■ **Exercise description**
A stretch of the entries below is to be set down exactly, running from the line with "Table B1. Numerical" through the line with "Figure 2: Papers", both included, and no other line.

(Given information)

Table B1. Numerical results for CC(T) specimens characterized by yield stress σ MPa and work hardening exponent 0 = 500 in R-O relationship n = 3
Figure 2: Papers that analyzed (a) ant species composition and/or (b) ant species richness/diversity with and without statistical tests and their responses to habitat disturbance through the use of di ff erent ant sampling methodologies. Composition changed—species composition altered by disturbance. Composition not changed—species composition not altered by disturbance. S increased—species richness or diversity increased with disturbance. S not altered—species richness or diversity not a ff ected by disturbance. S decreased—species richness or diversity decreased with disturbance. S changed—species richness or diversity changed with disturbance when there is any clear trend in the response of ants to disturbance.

(End Given information)
(Given information)

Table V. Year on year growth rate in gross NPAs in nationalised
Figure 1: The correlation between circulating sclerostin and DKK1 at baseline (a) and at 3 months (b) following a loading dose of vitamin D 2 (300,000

(End Given information)
(Given information)

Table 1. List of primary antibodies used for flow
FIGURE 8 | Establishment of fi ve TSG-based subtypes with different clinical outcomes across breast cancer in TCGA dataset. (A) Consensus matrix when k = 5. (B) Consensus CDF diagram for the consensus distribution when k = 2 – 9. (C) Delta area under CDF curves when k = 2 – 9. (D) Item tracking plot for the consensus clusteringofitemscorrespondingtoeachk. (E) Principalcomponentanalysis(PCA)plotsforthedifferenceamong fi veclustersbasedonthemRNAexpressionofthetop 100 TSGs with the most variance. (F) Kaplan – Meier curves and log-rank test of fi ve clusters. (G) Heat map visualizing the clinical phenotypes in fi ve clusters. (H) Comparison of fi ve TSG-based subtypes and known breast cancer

(End Given information)

■ **Output of the exercise**
Table B1. Numerical results for CC(T) specimens characterized by yield stress σ MPa and work hardening exponent 0 = 500 in R-O relationship n = 3
Figure 2: Papers that analyzed (a) ant species composition and/or (b) ant species richness/diversity with and without statistical tests and their responses to habitat disturbance through the use of di ff erent ant sampling methodologies. Composition changed—species composition altered by disturbance. Composition not changed—species composition not altered by disturbance. S increased—species richness or diversity increased with disturbance. S not altered—species richness or diversity not a ff ected by disturbance. S decreased—species richness or diversity decreased with disturbance. S changed—species richness or diversity changed with disturbance when there is any clear trend in the response of ants to disturbance.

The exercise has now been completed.